Today microprocessors and memories are made on distinct manufacturing lines, yielding 10M transistor microprocessors and 256M transistor DRAMs. Plants to manufacture these chips cost billions of dollars.
One of the biggest performance challenges in computer systems today is the speed mismatch between microprocessors and memory. To address this challenge processor designers now typically devote a large fraction of the transistors and area of the chips to large SRAM caches.
We predict that over the next decade processors and memory will be merged onto a single chip. Not only will this narrow or altogether remove the processor-memory performance gap, it will have the following additional benefits: provide an ideal building-block for parallel processing, amortize the costs of fabrication lines, and better utilize the phenomenal number of transistors that can be placed on a single chip. Let's dub it an "IRAM", for Intelligent RAM, since most of transistors on this merged chip will be devoted to memory.
A single gigabit IRAM should have an internal memory bandwidth of nearly 1000 gigabits per second (32K bits in 50 ns), a hundredfold increase over the fastest computers today. Hence the fastest programs will keep most memory accesses within a single IRAM, rewarding compact representations of code and data.
The initial efforts of the IRAM project were undertaken during the Spring 1996 offerring of CS 294-4 at UC Berkeley. This advanced graduate course, led by Prof. David Patterson, re-examined the design of hardware and software that is based on the traditional separation of the memory and the processor. The course web page contains a considerable amount of useful information, including copies of slides from many guest speakers as well as the results from three sets of projects performed by more than a dozen graduate students.
An earlier discussion that helped lead to the development of this course can be found in the article "Microprocessors in 2020", by Dave Patterson, in the September 1995 issue (pages 48-51), of Scientific American.

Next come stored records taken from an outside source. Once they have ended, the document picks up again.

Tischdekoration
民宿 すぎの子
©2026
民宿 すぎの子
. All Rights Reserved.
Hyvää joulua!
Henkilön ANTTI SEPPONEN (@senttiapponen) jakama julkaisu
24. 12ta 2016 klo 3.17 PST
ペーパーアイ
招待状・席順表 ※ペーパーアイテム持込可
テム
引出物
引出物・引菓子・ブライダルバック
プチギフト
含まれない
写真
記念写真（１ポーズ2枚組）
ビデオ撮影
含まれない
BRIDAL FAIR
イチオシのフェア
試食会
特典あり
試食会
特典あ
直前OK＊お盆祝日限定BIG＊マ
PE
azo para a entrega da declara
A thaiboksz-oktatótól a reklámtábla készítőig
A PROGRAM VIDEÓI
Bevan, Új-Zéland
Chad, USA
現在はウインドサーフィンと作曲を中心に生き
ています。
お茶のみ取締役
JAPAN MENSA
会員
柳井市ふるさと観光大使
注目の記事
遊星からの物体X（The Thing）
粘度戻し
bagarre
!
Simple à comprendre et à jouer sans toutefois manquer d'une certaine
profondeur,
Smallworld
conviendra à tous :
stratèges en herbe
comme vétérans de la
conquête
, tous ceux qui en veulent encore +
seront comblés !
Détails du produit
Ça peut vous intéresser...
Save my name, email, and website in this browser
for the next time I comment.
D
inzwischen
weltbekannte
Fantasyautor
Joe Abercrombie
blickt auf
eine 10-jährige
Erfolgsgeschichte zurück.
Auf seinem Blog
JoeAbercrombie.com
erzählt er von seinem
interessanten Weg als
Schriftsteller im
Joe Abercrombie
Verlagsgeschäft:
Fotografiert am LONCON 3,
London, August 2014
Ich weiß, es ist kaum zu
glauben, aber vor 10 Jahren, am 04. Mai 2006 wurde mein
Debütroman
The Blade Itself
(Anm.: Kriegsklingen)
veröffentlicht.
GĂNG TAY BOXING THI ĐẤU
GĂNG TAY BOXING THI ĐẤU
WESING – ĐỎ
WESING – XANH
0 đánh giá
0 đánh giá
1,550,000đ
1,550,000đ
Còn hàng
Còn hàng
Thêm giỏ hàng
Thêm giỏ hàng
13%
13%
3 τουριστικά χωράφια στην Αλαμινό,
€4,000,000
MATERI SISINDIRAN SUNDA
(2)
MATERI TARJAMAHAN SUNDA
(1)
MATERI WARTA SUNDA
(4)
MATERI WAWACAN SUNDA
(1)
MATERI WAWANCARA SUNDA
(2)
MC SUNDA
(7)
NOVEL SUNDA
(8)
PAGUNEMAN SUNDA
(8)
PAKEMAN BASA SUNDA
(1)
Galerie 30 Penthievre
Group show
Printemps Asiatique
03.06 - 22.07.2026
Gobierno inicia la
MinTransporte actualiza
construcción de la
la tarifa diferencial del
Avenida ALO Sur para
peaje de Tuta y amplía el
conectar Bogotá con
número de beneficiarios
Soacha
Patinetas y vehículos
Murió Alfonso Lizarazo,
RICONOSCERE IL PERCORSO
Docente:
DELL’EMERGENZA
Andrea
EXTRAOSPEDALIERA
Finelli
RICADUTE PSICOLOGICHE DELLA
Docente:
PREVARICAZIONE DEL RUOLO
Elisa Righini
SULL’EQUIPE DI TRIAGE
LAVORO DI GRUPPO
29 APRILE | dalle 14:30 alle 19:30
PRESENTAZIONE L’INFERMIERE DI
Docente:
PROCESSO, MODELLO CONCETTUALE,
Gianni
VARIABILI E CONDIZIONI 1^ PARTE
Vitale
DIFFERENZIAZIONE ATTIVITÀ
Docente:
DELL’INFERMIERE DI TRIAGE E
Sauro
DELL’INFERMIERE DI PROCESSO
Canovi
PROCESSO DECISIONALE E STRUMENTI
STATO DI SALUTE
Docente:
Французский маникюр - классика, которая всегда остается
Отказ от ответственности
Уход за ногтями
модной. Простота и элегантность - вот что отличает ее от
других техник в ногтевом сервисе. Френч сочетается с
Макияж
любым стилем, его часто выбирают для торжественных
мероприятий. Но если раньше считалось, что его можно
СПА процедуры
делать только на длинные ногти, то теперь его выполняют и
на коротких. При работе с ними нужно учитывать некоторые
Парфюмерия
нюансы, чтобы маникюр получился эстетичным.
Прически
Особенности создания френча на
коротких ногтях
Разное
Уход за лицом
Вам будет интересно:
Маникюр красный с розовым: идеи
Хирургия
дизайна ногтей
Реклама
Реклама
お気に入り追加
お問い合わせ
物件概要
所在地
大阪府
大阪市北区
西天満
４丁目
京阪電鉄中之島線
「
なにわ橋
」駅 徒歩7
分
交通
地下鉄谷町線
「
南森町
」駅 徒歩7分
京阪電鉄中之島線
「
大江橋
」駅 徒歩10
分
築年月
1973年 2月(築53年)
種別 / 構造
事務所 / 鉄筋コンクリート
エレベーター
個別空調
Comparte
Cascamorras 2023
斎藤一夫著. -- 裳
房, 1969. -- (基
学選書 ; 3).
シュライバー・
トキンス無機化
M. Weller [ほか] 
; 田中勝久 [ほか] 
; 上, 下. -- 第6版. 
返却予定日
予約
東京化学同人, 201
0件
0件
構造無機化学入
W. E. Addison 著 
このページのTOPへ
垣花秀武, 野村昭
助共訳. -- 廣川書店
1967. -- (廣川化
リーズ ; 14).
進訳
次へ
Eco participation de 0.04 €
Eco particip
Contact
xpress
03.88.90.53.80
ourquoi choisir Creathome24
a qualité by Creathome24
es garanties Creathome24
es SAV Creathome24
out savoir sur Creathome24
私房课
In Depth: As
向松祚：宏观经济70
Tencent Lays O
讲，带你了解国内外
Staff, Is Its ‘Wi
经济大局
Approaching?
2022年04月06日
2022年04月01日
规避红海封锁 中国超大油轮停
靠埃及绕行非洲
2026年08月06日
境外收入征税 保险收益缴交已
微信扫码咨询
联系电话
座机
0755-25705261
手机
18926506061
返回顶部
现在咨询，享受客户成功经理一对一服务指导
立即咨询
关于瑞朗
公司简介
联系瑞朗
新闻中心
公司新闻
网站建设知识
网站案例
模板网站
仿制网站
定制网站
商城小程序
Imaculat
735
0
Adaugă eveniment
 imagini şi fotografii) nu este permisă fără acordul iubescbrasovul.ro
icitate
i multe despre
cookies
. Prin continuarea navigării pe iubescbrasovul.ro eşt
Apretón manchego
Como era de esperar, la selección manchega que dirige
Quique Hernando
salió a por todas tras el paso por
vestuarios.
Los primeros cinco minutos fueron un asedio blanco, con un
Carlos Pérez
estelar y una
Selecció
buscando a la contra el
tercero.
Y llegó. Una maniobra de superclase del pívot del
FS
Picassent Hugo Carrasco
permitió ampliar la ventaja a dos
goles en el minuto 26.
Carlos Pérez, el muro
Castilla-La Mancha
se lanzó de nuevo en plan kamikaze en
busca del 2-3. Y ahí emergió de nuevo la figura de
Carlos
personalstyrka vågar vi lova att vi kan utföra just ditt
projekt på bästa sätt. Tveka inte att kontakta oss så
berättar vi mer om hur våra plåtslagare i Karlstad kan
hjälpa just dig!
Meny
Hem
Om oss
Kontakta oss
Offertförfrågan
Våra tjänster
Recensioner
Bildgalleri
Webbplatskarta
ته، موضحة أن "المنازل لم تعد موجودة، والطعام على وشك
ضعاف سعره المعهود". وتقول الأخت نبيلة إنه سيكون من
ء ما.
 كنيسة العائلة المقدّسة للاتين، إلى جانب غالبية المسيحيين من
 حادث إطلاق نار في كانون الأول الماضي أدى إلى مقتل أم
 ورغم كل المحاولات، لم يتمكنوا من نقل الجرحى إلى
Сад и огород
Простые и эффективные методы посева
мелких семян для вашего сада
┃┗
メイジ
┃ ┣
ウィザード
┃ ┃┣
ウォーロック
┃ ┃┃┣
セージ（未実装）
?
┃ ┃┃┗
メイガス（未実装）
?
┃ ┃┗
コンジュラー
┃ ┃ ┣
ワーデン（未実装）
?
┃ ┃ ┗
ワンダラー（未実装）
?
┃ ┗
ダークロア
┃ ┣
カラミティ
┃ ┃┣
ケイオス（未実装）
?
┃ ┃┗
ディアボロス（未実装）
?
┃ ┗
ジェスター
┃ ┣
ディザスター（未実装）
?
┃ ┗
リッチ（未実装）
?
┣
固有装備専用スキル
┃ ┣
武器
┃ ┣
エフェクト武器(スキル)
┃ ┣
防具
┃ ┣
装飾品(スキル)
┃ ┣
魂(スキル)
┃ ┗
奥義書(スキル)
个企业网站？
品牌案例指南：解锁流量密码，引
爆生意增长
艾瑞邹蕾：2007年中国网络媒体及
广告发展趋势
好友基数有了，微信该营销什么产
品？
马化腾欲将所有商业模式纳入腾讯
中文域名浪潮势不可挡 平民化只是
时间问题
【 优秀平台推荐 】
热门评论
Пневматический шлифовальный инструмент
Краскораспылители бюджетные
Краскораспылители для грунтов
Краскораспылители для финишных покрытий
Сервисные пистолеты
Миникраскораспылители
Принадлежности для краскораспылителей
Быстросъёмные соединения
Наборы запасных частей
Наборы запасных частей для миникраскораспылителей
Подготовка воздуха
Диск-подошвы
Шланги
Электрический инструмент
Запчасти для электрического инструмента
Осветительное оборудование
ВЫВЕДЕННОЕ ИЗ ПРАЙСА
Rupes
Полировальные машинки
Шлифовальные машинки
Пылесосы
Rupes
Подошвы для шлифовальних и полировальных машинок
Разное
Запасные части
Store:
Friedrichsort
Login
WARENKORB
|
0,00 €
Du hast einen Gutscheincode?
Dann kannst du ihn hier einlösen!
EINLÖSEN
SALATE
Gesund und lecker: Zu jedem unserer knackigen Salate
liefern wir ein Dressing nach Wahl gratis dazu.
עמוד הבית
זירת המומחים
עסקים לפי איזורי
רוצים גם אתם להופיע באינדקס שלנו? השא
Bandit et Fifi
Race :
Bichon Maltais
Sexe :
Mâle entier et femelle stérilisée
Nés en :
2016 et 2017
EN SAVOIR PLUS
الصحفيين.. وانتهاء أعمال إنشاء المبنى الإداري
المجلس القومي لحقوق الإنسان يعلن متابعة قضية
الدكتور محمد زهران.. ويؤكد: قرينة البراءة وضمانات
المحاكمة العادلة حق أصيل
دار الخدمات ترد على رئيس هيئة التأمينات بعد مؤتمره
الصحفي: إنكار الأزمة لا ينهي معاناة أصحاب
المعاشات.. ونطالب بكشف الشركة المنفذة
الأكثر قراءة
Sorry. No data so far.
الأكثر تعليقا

IRAM's large improvement in memory system bandwidth has significant potential for helping reconfigurable systems to achieve their full performance potential. Reconfigurable systems offer improved performance by adapting processing capabilities to application-specific needs. But by making the processing portion of an application go faster, a conventional memory system will be more and more of a drag on performance. Memory bandwidth is also the performance bottleneck to rapid reprogramming of the reconfigurable elements. For these reasons, the IRAM group is working closely with the BRASS (Berkeley Reconfigurable Architecture, Systems and Software) group, headed by Prof. John Wawrzynek and André DeHon.